St Vincent’s Masseducation, however, tears into loneliness. While the shimmering pop production on Reputation allows listeners to unknowingly dance to aching, throbbing lyrics of hurt, the antagonistic production on Masseducation cannot be ignored. Clark addresses her listeners through gritted teeth, producing a guttural voice with startling candor: “I am alone like you”. Clark truly embraces the dangerous female archetype in a way that Swift only jokingly assumes. The guitars shudder instead of echo, wincing at the harsh brutality of Clark’s loneliness. In the album’s first single, ‘New York’, she speaks in the present and yet talks about the past, echoing an exhaustion at the sexual personalities she’s given and roles that she must play.
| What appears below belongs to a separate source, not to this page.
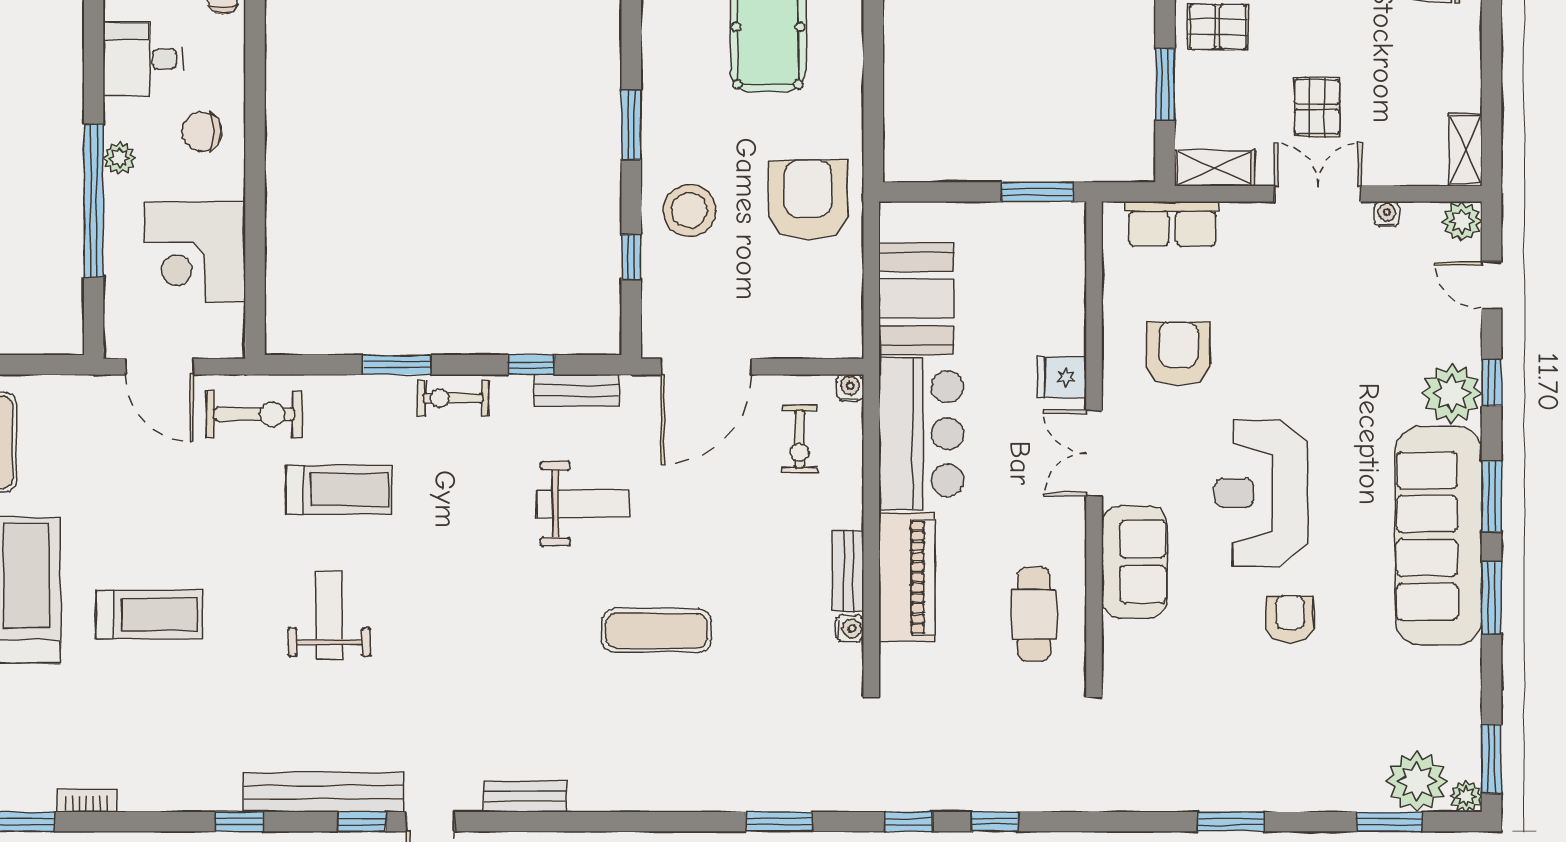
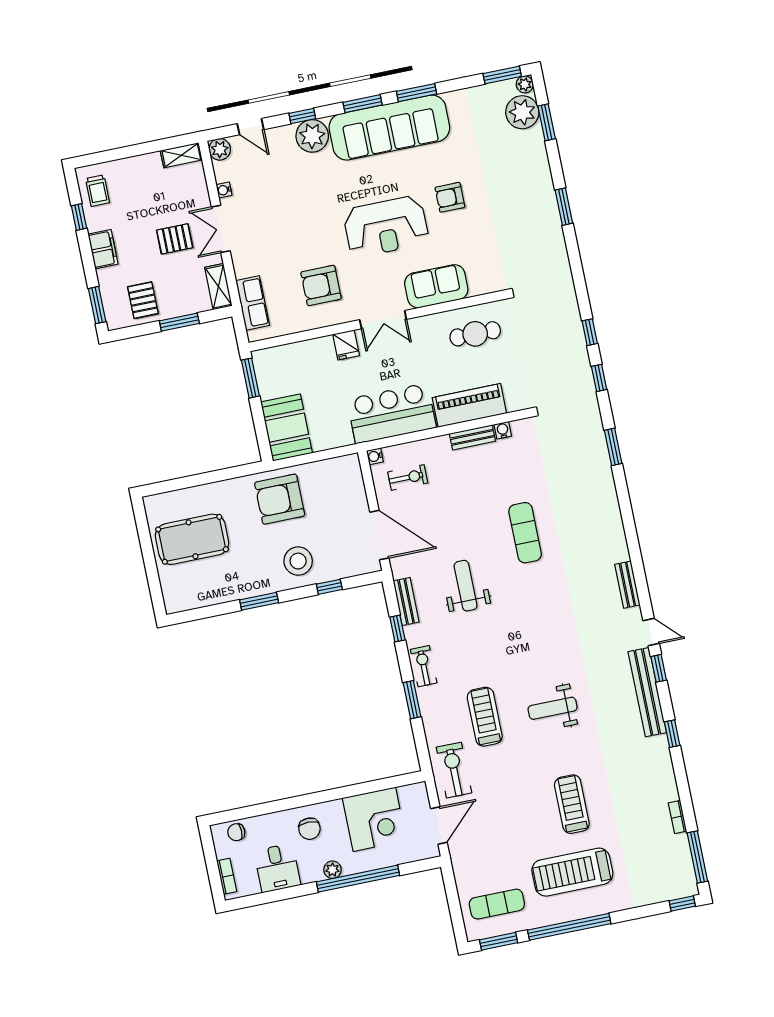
door: (1491, 285) -> (251, 127), hinge flipped
booth: (916, 299) -> (287, 428), moved, turned 90
exercise bike: (453, 398) -> (424, 666), turned 180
It is here that Antonoff’s production is key, as Masseducation is ultimately a pop album, or at least redefining the roles ascribed to female pop singers in 2017. “Sugarboy” exemplifies this through its synthesised production, unblemished vocals, the call-and-response refrain, and the Swiftian, even Carly Rae Jepsen-inspired line, “got a crush on tragedy”. These classic pop tropes are inverted, played at a pace too fast, a beat too soon, feverishly weird and intrinsically fanatical. Clark and Antonoff explore the characters of pop, a theme amplified by the album’s visual aesthetic –  the bold colours and robotic music videos play out as a strange futuristic utopia, sedated with pills, alive with lifeless forms and choreographed to perfection. Creating something genuine within this ridiculous landscape seems impossible, and yet Clark and Antonoff achieve this, not through mockery, but by breaching the limits of generic convention.

There is perhaps no other producer working with such high-profile women in pop music, helping to expose their various vulnerabilities, romances and agonies in the same way. Despite this, the achievements of these female artists should never be wholly ascribed to Antonoff. In an age of music preaching female empowerment, all too often it is men behind the scenes, selling a dangerous capitalist feminism to eager young audiences.
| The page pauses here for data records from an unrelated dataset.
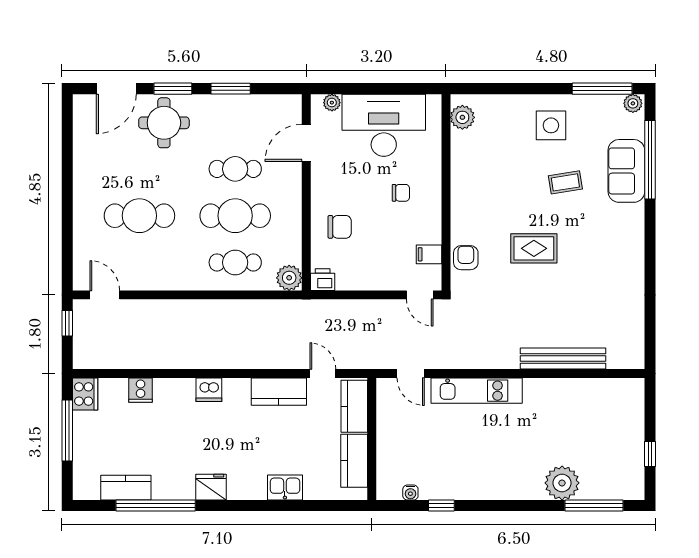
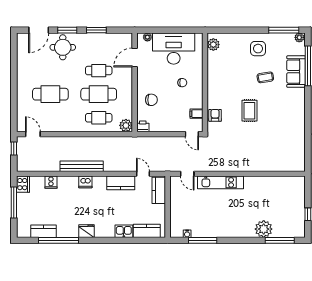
rug: (534, 248) -> (249, 111), turned 90
bench: (563, 359) -> (82, 166), moved
kitchen counter: (354, 461) -> (147, 231), moved, turned 90
window: (441, 506) -> (203, 240), width x2.17

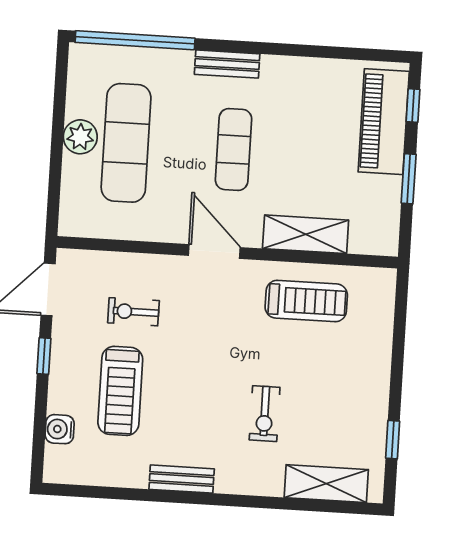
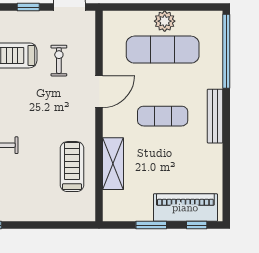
bench: (227, 64) -> (215, 116), width x1.36
door: (214, 251) -> (99, 92), moved
treadmill: (306, 301) -> (72, 167), turned 180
But these albums do not show Antonoff orchestrating the success of his collaborators – ingenious lyricism is unmistakably found within the artists themselves. Antonoff contributed to the writing of four of Masseducation’s songs in contrast to Annie Clark’s thirteen credits, and he only co-wrote two of the eleven songs Lorde penned on ‘Melodrama.’ Whatever can be said about Taylor Swift, her role as a business woman in control of her own career can never be doubted. Lorde and Julia Michaels even receive writing credits on Bleachers’ Gone Now, creating true collaborating relationships between these musicians.

Antonoff does not define or validate the artists’ creation, but gives them a technical platform to operate outside of generic convention. Melodrama, Masseducation and Reputation are uncompromising, dazzling displays of artistry, demonstrative of real talent, real sincerity, and real compassion, as the artists turn these stories into technicolour memoirs that will reverberate for years to come. By investigating the boundaries of modern pop music in 2017, Antonoff and his collaborators somehow come to define it.